* EXTRACT PROVIDED
START
Integrating using a change of variable $u=x+\theta$ will yield the results in row 8a and row 8b in the table, i.e. the cases for $\alpha \ne 1$ and $\alpha=1$. A more interesting result is 8c, which is the $k$th moment of the variable $X \wedge d$. The integral for this expectation can expressed using the incomplete beta function. The following evaluates the $E[(X \wedge d)^k]$.

$\displaystyle E[(X \wedge d)^k]=\int_0^d x^k \ \frac{\alpha \theta^\alpha}{(x+\theta)^{\alpha+1}} \ dx +d^k \ \biggl(\frac{\theta}{x+\theta}\biggr)^\alpha$

Further transform the integral in the above calculation by the change of variable using $u=\frac{x}{x+\theta}$.
END
* RECORDED DATA
START
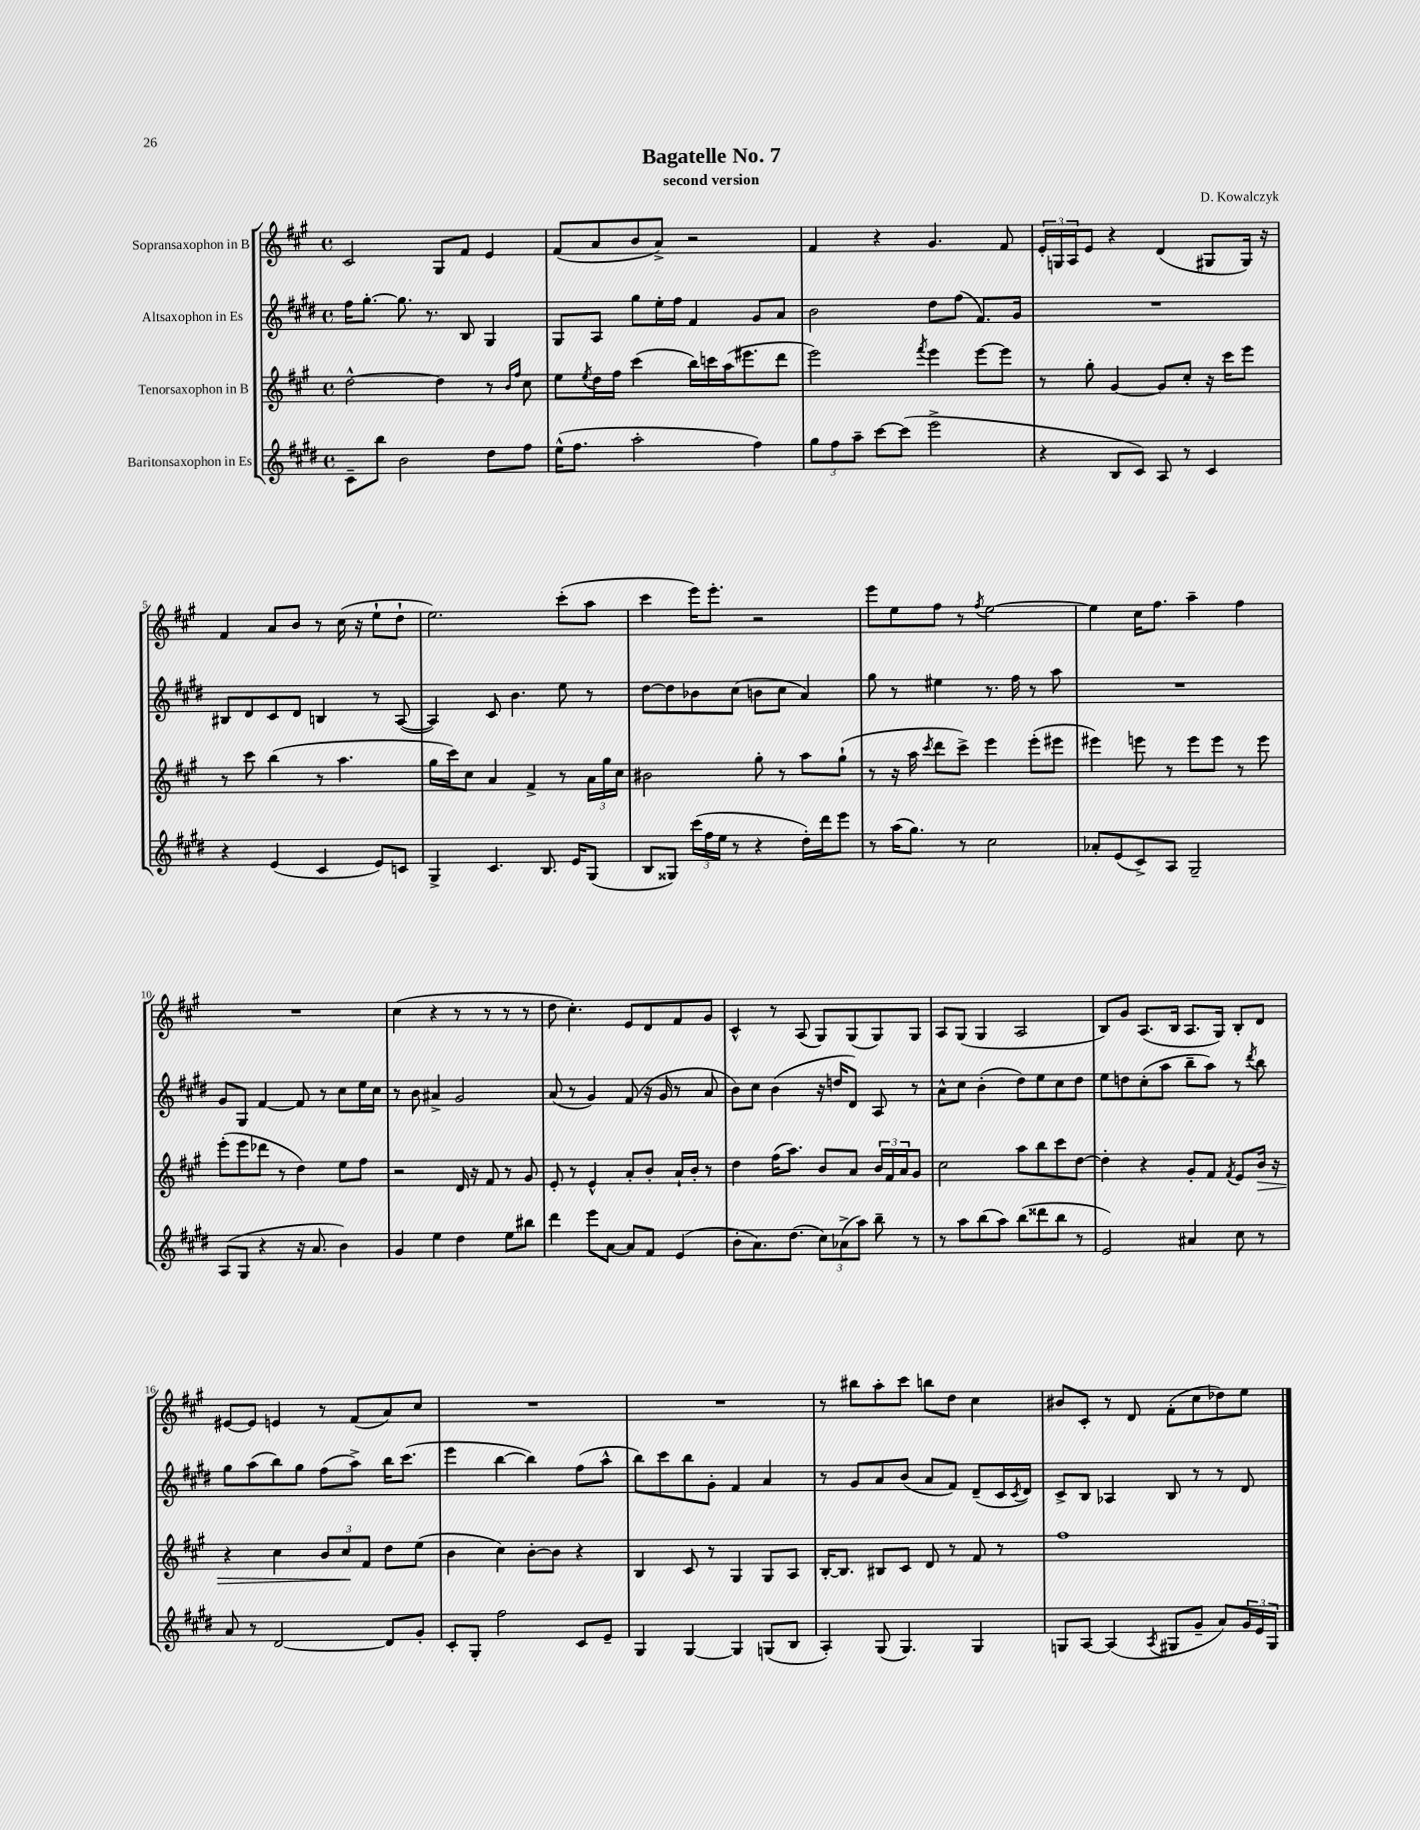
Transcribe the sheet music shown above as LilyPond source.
END
* WHAT YOU NEED TO DO
According to the excerpt on moment integrals, which function can express the integral for the kth moment of the variable X ∧ d? The listing is separate material, unrelated to the excerpt on moment integrals.

* WRITTEN RESPONSE
The incomplete beta function.